NusantaraInsight, Makassar — Ketua Pengurus Pusat Muhammadiyah, Irwan Akib, menjadi salah satu pembicara pada kegiatan Rapat Koordinasi Daerah (Rakorda) Badan Akreditasi Nasional Pendidikan Anak Usia Dini, Pendidikan Dasar dan Pendidikan Menengah (BAN-PMD) Provinsi Sulawesi Selatan yang digelar Sabtu, 14 Maret 2026 di Hotel Dalton Makassar.
Pada kesempatan tersebut, Prof Irwan Akib membawakan materi bertajuk “Pendidikan Muhammadiyah Unggul Berkemajuan.”
Dalam pemaparannya, ia menegaskan bahwa tujuan utama pendidikan Muhammadiyah adalah membentuk manusia pembelajar yang bertakwa, berakhlak mulia, berkemajuan serta unggul dalam ilmu pengetahuan, teknologi, dan seni (IPTEKS).
Menurutnya, pendidikan Muhammadiyah juga merupakan wujud dari gerakan tajdid dalam dakwah amar ma’ruf nahi mungkar yang berorientasi pada pencerahan dan kesadaran ketuhanan.
Ia menjelaskan bahwa arah pengembangan pendidikan Muhammadiyah merujuk pada keputusan Muktamar Muhammadiyah ke-46 yang menekankan revitalisasi pendidikan Muhammadiyah melalui upaya menghidupkan, mencerdaskan, dan membebaskan masyarakat dari kebodohan serta kemiskinan.
“Pendidikan Muhammadiyah harus mampu melahirkan manusia pembelajar yang beriman, berakhlak mulia, berkemajuan, dan unggul dalam IPTEKS sebagai bagian dari misi dakwah amar ma’ruf nahi mungkar,” jelasnya.
Lebih lanjut, ia menguraikan konsep sekolah unggul berkemajuan yang ditandai dengan mantap dalam keimanan, unggul secara intelektual, anggun dalam akhlak, serta sigap dalam berkarya.
Dalam mewujudkan hal tersebut, kata Irwan Akib, peran kepala sekolah menjadi sangat penting.

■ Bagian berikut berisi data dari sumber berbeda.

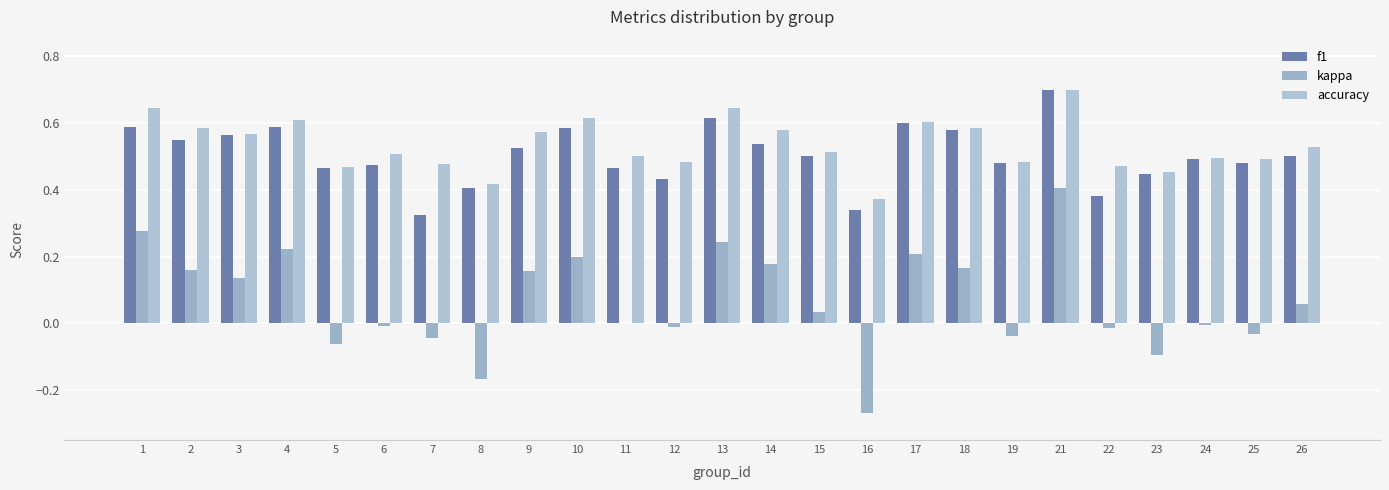

Is it true that f1 equals 0.6 at 23?

False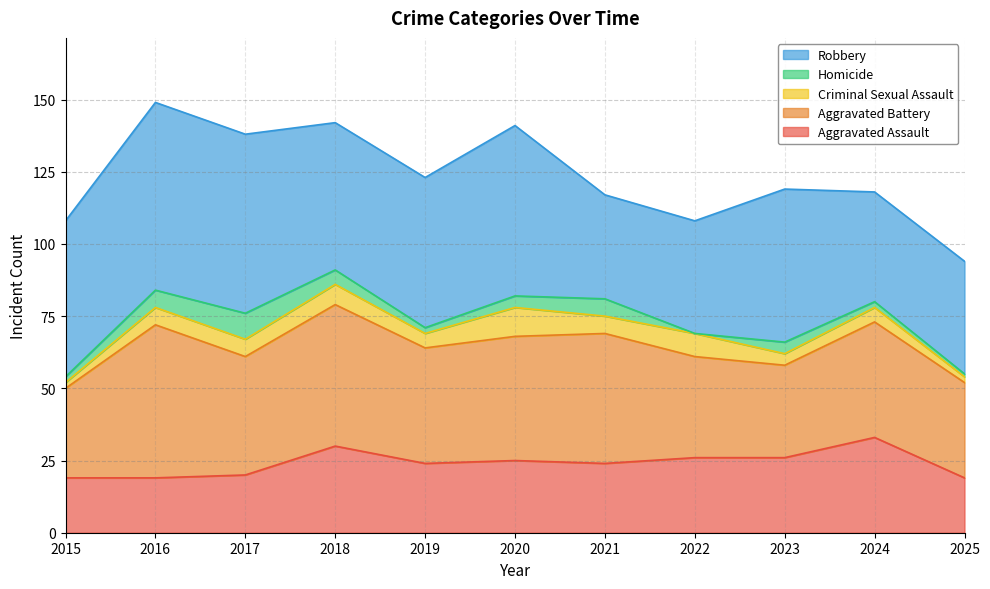

At how many categories does at least one series exceed 59?

2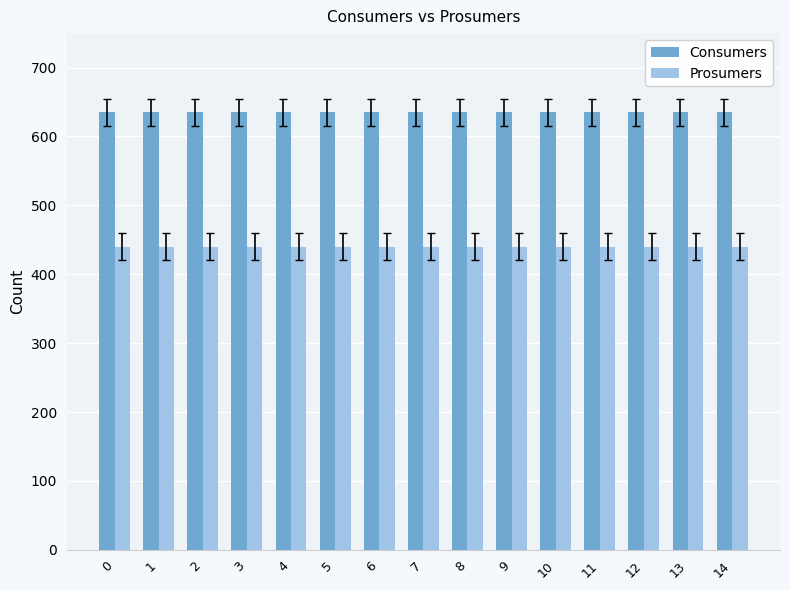

Rank the series by their maximum value, from lowest to highest.

Prosumers, Consumers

Kepala sekolah dituntut memiliki kepemimpinan visioner dan kreatif, tidak sekadar menjalankan fungsi struktural, serta mampu mengambil kebijakan yang fleksibel.
Selain itu, kepala sekolah juga harus memiliki komitmen kuat terhadap ideologi Persyarikatan Muhammadiyah serta memahami nilai-nilai Islam berkemajuan.
Sementara itu, para pendidik di lingkungan sekolah Muhammadiyah dituntut memiliki kompetensi dasar sebagai pendidik di era Society 5.0, sekaligus memiliki komitmen terhadap ideologi persyarikatan dan nilai-nilai keislaman berkemajuan.
Irwan Akib juga menekankan pentingnya membangun kultur sekolah yang kuat sebagai fondasi pendidikan unggul. Kultur tersebut antara lain disiplin dalam ibadah, waktu, belajar, dan bekerja, kesantunan, keteladanan, kejujuran, kesederhanaan, kebersihan, gemar beramal saleh, pelayanan, hidup hemat, percaya diri, sabar dan bersyukur, bijak serta bertanggung jawab, dinamis, dan memiliki cara berpikir maju.